## [Data items]

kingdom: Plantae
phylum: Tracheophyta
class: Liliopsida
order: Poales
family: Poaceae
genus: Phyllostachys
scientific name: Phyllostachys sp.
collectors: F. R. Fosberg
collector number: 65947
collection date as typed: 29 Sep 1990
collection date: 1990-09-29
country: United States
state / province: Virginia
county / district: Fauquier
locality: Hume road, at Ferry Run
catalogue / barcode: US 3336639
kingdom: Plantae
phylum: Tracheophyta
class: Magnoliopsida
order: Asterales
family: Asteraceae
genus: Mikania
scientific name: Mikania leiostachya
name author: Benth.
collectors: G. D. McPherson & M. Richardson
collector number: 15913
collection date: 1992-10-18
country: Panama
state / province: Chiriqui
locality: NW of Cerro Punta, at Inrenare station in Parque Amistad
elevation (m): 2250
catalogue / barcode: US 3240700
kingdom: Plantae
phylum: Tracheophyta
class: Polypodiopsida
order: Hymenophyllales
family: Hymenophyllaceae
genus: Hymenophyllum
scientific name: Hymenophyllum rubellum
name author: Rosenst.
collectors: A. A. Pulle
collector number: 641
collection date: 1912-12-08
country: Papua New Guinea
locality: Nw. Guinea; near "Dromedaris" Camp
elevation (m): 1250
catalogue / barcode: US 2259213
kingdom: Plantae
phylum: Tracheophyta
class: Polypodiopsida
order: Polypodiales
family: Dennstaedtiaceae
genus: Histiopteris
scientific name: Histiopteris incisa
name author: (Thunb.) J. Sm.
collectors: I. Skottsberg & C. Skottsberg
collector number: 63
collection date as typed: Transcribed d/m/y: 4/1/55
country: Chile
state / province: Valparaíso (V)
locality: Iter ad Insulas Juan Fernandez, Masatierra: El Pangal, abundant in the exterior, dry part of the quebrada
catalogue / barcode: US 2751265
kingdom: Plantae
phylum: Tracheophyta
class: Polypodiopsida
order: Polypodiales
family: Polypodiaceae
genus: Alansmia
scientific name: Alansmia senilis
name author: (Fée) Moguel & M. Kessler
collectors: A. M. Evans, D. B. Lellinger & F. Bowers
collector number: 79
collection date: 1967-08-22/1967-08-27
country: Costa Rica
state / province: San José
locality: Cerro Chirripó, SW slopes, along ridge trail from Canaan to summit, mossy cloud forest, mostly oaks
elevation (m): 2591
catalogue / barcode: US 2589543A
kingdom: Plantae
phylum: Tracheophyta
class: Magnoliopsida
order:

## [What you are asked to do]
Pull every line from the listing above and reproduce each one unchanged, with its field name and value.

## [Answer]
kingdom: Plantae
phylum: Tracheophyta
class: Liliopsida
order: Poales
family: Poaceae
genus: Phyllostachys
scientific name: Phyllostachys sp.
collectors: F. R. Fosberg
collector number: 65947
collection date as typed: 29 Sep 1990
collection date: 1990-09-29
country: United States
state / province: Virginia
county / district: Fauquier
locality: Hume road, at Ferry Run
catalogue / barcode: US 3336639
kingdom: Plantae
phylum: Tracheophyta
class: Magnoliopsida
order: Asterales
family: Asteraceae
genus: Mikania
scientific name: Mikania leiostachya
name author: Benth.
collectors: G. D. McPherson & M. Richardson
collector number: 15913
collection date: 1992-10-18
country: Panama
state / province: Chiriqui
locality: NW of Cerro Punta, at Inrenare station in Parque Amistad
elevation (m): 2250
catalogue / barcode: US 3240700
kingdom: Plantae
phylum: Tracheophyta
class: Polypodiopsida
order: Hymenophyllales
family: Hymenophyllaceae
genus: Hymenophyllum
scientific name: Hymenophyllum rubellum
name author: Rosenst.
collectors: A. A. Pulle
collector number: 641
collection date: 1912-12-08
country: Papua New Guinea
locality: Nw. Guinea; near "Dromedaris" Camp
elevation (m): 1250
catalogue / barcode: US 2259213
kingdom: Plantae
phylum: Tracheophyta
class: Polypodiopsida
order: Polypodiales
family: Dennstaedtiaceae
genus: Histiopteris
scientific name: Histiopteris incisa
name author: (Thunb.) J. Sm.
collectors: I. Skottsberg & C. Skottsberg
collector number: 63
collection date as typed: Transcribed d/m/y: 4/1/55
country: Chile
state / province: Valparaíso (V)
locality: Iter ad Insulas Juan Fernandez, Masatierra: El Pangal, abundant in the exterior, dry part of the quebrada
catalogue / barcode: US 2751265
kingdom: Plantae
phylum: Tracheophyta
class: Polypodiopsida
order: Polypodiales
family: Polypodiaceae
genus: Alansmia
scientific name: Alansmia senilis
name author: (Fée) Moguel & M. Kessler
collectors: A. M. Evans, D. B. Lellinger & F. Bowers
collector number: 79
collection date: 1967-08-22/1967-08-27
country: Costa Rica
state / province: San José
locality: Cerro Chirripó, SW slopes, along ridge trail from Canaan to summit, mossy cloud forest, mostly oaks
elevation (m): 2591
catalogue / barcode: US 2589543A
kingdom: Plantae
phylum: Tracheophyta
class: Magnoliopsida
order:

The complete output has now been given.